When engaging with a new organization, read the antitrust policy. Understand what it requires. And recognize that even in organizations with minimal written policies, the underlying antitrust principles still apply.
Antitrust policy isn't the only area where openness and pragmatism collide.
4.5 Confidentiality Provisions
Confidentiality in standards creates a tension with the openness principle, and it deserves careful handling.
When and Why Standards Work Is Confidential
Many standards bodies restrict access to draft specifications and working documents to members only. The reasons are both financial and strategic.
The financial reason: membership dues fund operations, and if drafts are freely available, the incentive to join diminishes.
The strategic reason: members who participate in the drafting process get an implementation head start. They can adapt the spec to their product needs and begin building before publication. By the time the final standard is public, participating members may have a significant lead over non-members. This early-mover advantage is a legitimate benefit of participation and an incentive for companies to engage.
Balancing Transparency with Competitive Concerns
Confidentiality rules exist to protect the development process — to give participants space to work, to propose ideas without public commitment, and to iterate without external pressure. These are legitimate purposes.
But confidentiality should not be used to protect proprietary information. As discussed in Chapter 3, standards are built with and among competitors, and they're intended for public availability. The onus is on the discloser to control what they share in a room full of competitors. Confidentiality rules protect draft specs, not business secrets.
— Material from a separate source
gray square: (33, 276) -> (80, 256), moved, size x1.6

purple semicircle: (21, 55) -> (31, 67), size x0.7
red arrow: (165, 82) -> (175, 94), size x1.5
The tension becomes acute when standards bodies want open source implementations alongside their specs. Open source lives in public repositories. Confidential specs live behind membership walls. Squaring this circle — as discussed in Chapter 3 — requires accepting that once you commit to an open source implementation, the spec is effectively public regardless of what the confidentiality rules say.
The broader trend is toward more openness. Organizations that develop in the open — with public repos, public mailing lists, and public meeting minutes — tend to attract broader participation and faster adoption. Those that maintain strict confidentiality tend to be older organizations or those in industries where the competitive advantage of early access is particularly valuable.
For practitioners, the key question is whether the confidentiality rules serve the process or whether they've become a barrier to the organization's goals. If the spec will ultimately be public, the value of interim confidentiality is limited. If the development process benefits from a period of protected iteration, confidentiality has a role — but it should be transparent about its purpose and limited in scope.
Practice note: The best advice on confidentiality in standards is to be as open as possible. Openness builds trust, attracts participation, and reduces the surface area for accusations of backroom dealing. Every layer of confidentiality you add is a layer that potential participants and implementers have to navigate — and some won't bother. Default to open unless there's a specific, articulable reason not to.